:: List of tasks ::
- 1) In the slab-casting machine description, how is the final end of the cavity mandrel attached in the embodiment of Fig. 1?
- 2) Extend the slab-casting machine description with a further paragraph that follows on from its last sentence.
##### Document text
Depending on the size of the slab to be cast, the machine comprises 3 to 8 spiral
screws 2, which are in such a way conical that they expand towards the final end of
the machine. After the spiral screw 2, a cavity mandrel 3 is fitted, which is followed
by a follower tube 4.
[0015] The device additionally comprises a deck plane 6 and side boards 7. A vibrator 8
is fitted above the deck plane 6. The position of the initial end 9 of the deck plane
can be adjusted by means of a front rib 10.
[0016] Each screw 2 is attached to a shaft 11, which is driven by means of a motor 12. The
shaft 11a extends through the screw up to the initial end of the cavity mandrel 3,
and it is driven by the motor 12a. The machine moves on the base 18 as supported on
wheels 19 in the direction indicated by an arrow.
[0017] In the embodiment shown in Fig. 3, the cavity mandrel 3 revolves on the support shaft
13 passing through the drive shaft 11a of the mandrel. The fastening 15 of the initial
end of the cavity mandrel on the shaft 11a is eccentric, whereat the mandrel moves
as supported on a bearing joint 14 while the shaft 11a revolves. Thereby the initial
end of the centre axis of the mandrel 3 moves along a circle around the centre axis
of the screw spiral 2. The face on which the initial end moves is a spherical face
whose centre point is the joint 14. The shape of the cavity mandrel may be a cone
widening towards the final end, in which case the cavity formed by it is of circular
cross-section.
[0018] In the embodiment in accordance with Fig. 1, the initial end of the cavity mandrel
3 is journalled on the drive shaft 11a by means of an eccentric bearing 16 and its
final end is attached to the shaft 13 by means of a ball joint 17. The mandrel 3 does
not revolve around its own axis. When the shaft 11a revolves, the eccentric journalling
16 causes that now the initial end of the centre axis of the mandrel 3 also moves
along a circle passing around the centre axis of the screw spiral.
##########
##### Extracted information
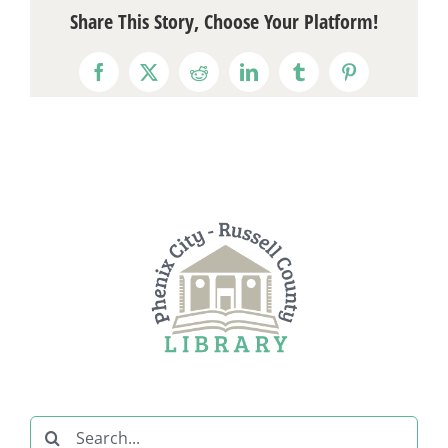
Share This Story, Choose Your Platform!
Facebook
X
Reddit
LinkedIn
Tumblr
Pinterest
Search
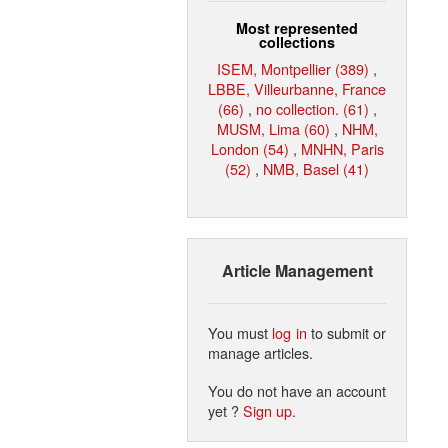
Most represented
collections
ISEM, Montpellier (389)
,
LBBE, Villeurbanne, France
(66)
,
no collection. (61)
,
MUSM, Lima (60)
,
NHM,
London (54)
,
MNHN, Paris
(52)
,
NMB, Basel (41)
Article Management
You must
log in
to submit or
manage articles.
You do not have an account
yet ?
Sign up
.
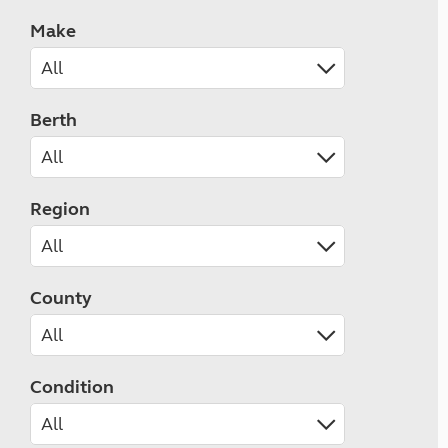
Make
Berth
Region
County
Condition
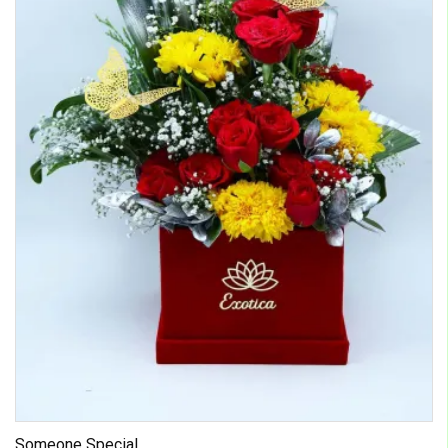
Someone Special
##########
##### Extracted information
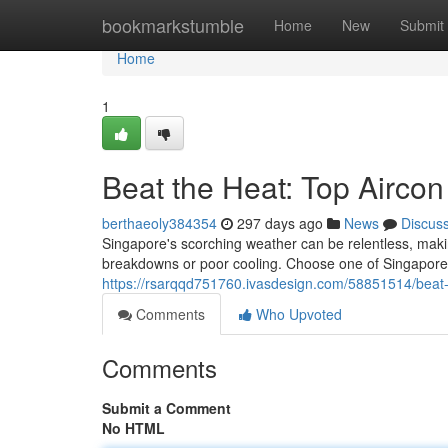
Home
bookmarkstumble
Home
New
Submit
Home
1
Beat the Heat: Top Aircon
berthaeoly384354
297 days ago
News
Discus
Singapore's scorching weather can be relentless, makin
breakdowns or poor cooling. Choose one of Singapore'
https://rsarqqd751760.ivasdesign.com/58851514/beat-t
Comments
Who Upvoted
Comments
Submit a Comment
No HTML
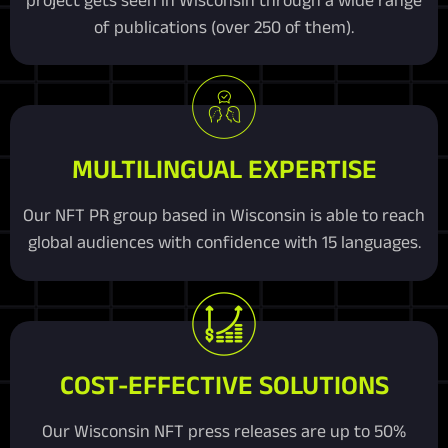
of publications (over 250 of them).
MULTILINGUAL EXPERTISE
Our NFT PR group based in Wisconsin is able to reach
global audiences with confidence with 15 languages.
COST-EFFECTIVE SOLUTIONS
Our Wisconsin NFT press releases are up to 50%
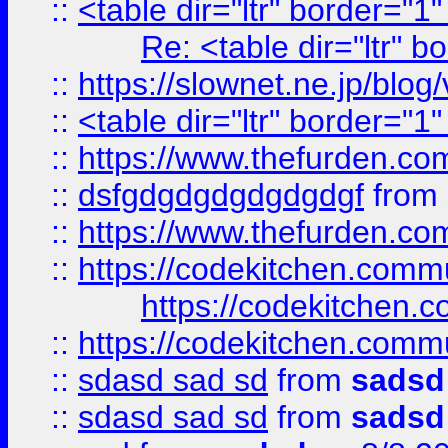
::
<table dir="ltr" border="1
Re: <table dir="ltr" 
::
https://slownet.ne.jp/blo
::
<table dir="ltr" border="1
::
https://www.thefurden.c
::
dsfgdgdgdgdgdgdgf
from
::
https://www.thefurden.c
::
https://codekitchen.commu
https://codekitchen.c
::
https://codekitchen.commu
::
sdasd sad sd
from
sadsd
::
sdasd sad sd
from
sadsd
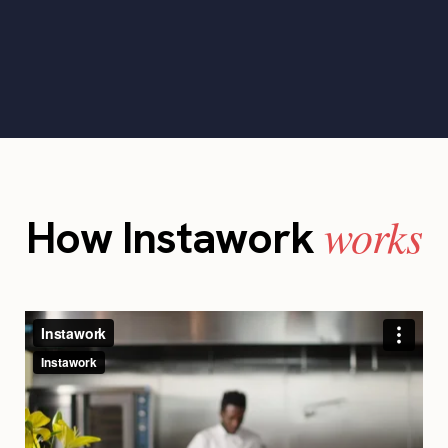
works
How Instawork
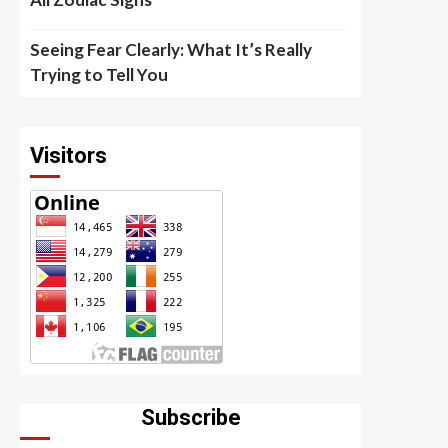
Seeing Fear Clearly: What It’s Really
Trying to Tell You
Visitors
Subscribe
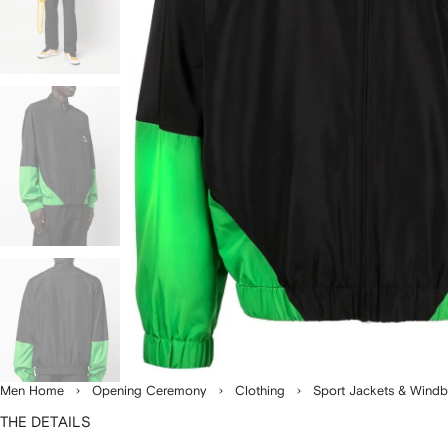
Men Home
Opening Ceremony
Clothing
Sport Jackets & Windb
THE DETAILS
##########
##### Extracted information
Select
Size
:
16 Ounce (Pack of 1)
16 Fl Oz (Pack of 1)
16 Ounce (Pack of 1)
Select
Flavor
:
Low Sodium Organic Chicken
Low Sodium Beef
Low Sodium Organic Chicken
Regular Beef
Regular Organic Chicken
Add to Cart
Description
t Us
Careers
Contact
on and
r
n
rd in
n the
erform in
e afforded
##########
:: Written answers ::
- 1) It is attached to the shaft 13 by means of a ball joint 17.

- 2)
[0019] Figure 5 shows an embodiment in which the initial end of the mandrel 3 is attached
to the final end of the spiral 2 eccentrically by means of the bearing 16. The final
end of the mandrel is attached to the shaft 13 by means of a ball joint 17. As the
screw 2 revolves, its movement of rotation is transferred and converted to a movement
of the mandrel mounted to the end of the screw so that the initial end of the centre
axis of the mandrel again circulates around the centre axis of the screw.
[0020] In the embodiment in accordance with Fig. 6, two cavity mandrels 3 and 3' are used,
which are fitted one after the other and which are, at their final ends, attached
to the shafts 13 and 11a by means of ball joints 17 and 17'. The initial ends of the
mandrels are attached to the shaft 11a eccentrically by means of bearings 16 and 16'.
The path of movement of the mandrel 3 closer to the initial end is somewhat wider
than that of the mandrel 3' closer to the final end. Moreover, the radius of the ball
face of the ball joint 17 closer to the initial end is larger than the radius of the
ball joint 17', whereat the centre point of the swinging movement is outside the mandrel.
[0021] The movement of the initial end of the mandrel 3 may also be produced by means of
various mechanisms of path of movement in themselves known.
[0022] When the mandrel 3 does not revolve, its end next to the follower tube may also have
a cross-section different from a circular cavity. In such a case, the end next to
the screw may be circular or slightly shaped so as to correspond to the cavity.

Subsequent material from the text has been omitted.